*Exercícios propostos*
#1 Liste as pessoas citadas pelo nome no corpo da coluna sobre a condução coercitiva de Lula, a partir de "Aqui e ali".
#2 Segundo a coluna sobre a condução coercitiva de Lula, quantos mandados de condução coercitiva o juiz Sérgio Moro havia autorizado antes do caso de Lula?
#3 Resuma em duas frases a coluna sobre a condução coercitiva de Lula.

*Trecho da página*
"Viver com medo, quem há de?", por DORA KRAMER, em O ESTADO DE S. PAULO

Publicado em 09/03/2016 11:56
Sob vara, por eliane cantanhede

Viver com medo, quem há de?

Dora Kramer, em O Estado de S. Paulo

09 Março 2016 | 09h 10

Aqui e ali se aponta como erro tático do juiz Sérgio Moro a decisão de autorizar a condução coercitiva de Luiz Inácio da Silva para prestar depoimento aos procuradores da Operação Lava Jato. Teria, com isso, dado ao ex-presidente o discurso de vítima do arbítrio e o pretexto de que ele precisava para mobilizar a militância petista em sua defesa.

É uma das conclusões possíveis na análise das consequências políticas daquela marcante sexta-feira. Juízo muito parecido com o que fez o PSDB lá pelos idos de 2005/2006, quando decidiu que era melhor não radicalizar para cima do então presidente quando o marqueteiro Duda Mendonça confessou ter recebido "por fora" o pagamento de seus serviços à campanha eleitoral de 2002. 

Na avaliação dos oposicionistas, era melhor deixar Lula "sangrar" sob os efeitos do escândalo que fornecer a ele a saída da intimidação por meio de um chamamento "às ruas". Note-se que à época o presidente sofrera um baque, mas ainda tinha um capital político e social bastante substantivo. Devido à recuperação e à reeleição, os tucanos pagaram o preço daquilo que se considerou excessiva e equivocada complacência. 

Talvez estivessem errados mesmo, mas hoje se vê que o raciocínio fazia sentido. Optaram pelo passo atrás na expectativa de dar dois à frente. Movimento comum na política. Não se sabe o que teria dado se tivessem pagado para ver na ocasião. Foi uma escolha. 

Já o juiz Sérgio Moro não pode nem deve se pautar pelos mesmos critérios dos partidos. Nesses dois anos de Operação Lava Jato já havia, antes de Lula, autorizado a expedição de 116 mandados de condução coercitiva e a ninguém - a não ser aos advogados de defesa - ocorreu contestá-lo. Quando os fatos chegaram a Lula, o juiz nada mais fez do que aplicar a regra que vinha adotando como geral. 

Queriam o quê? Decisão diferente equivaleria a dar tratamento, senão privilegiado, ao menos diferenciado ao ex-presidente. Estaria igualmente exposto a críticas. Preferiu seguir o padrão. Pode não ter sido a intenção do juiz, mas com isso evitou que o PT criasse um carnaval maior.

*Dados fornecidos*
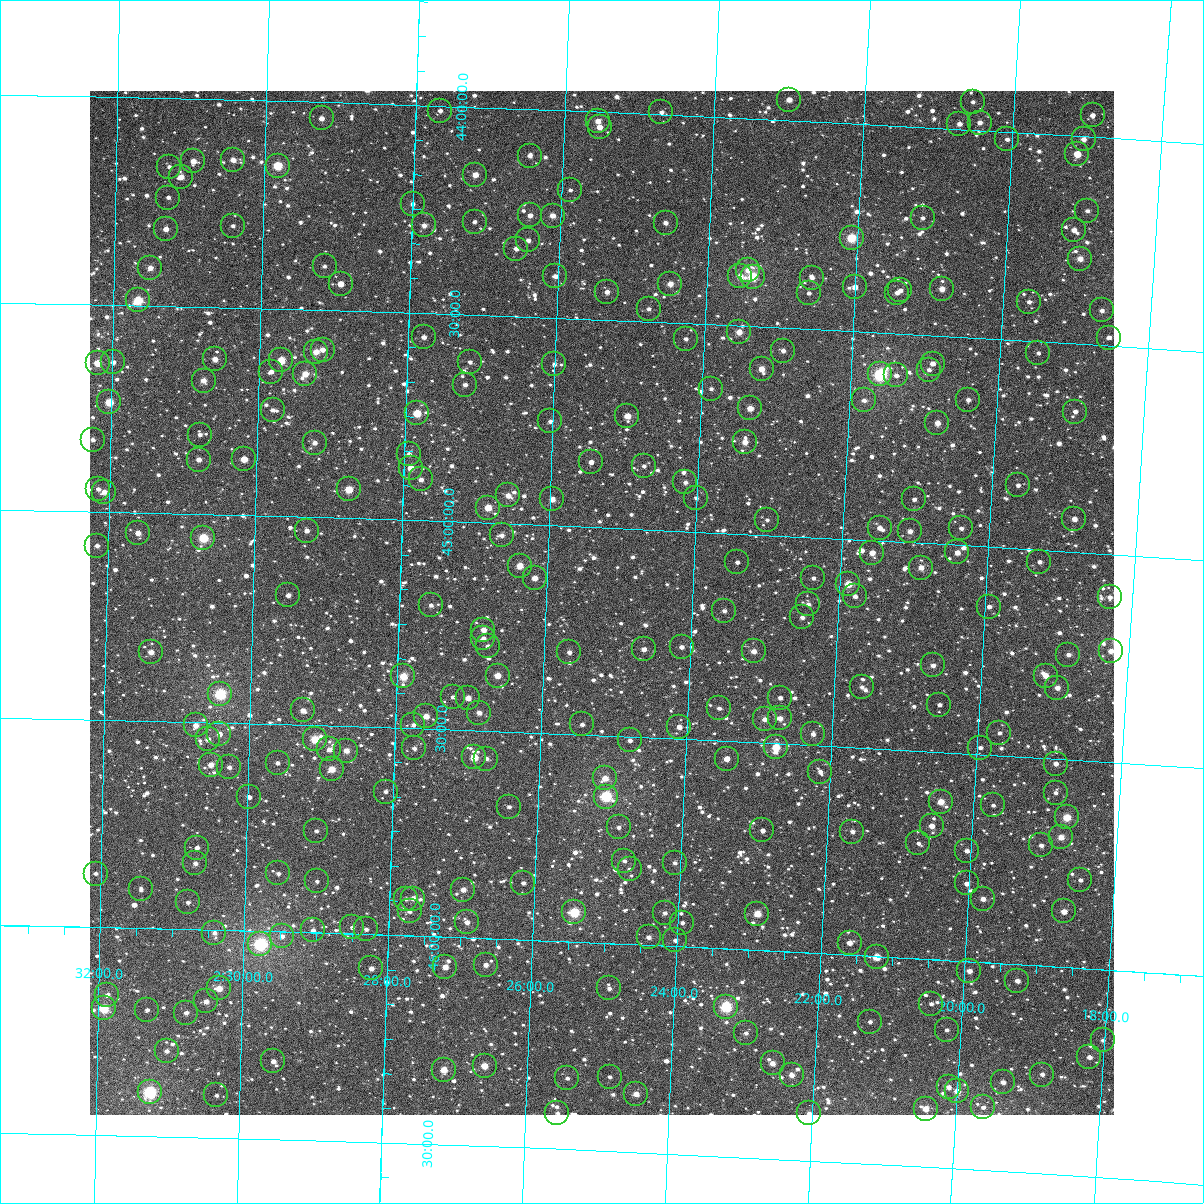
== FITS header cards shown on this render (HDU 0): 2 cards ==
NAXIS1  =                 1024
NAXIS2  =                 1024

*Soluções dos exercícios*
#1
Sérgio Moro
Luiz Inácio da Silva (Lula)
Duda Mendonça

#2 116 mandados.

#3 A coluna discute a crítica de que o juiz Sérgio Moro teria cometido um erro tático ao autorizar a condução coercitiva de Luiz Inácio da Silva e a compara à decisão do PSDB, em 2005/2006, de não radicalizar contra Lula, escolha cujo preço os tucanos pagaram com a recuperação e a reeleição dele. Já o juiz, segundo o texto, não deve seguir os critérios dos partidos e apenas aplicou a Lula a regra adotada em 116 mandados anteriores, evitando dar ao ex-presidente um tratamento diferenciado.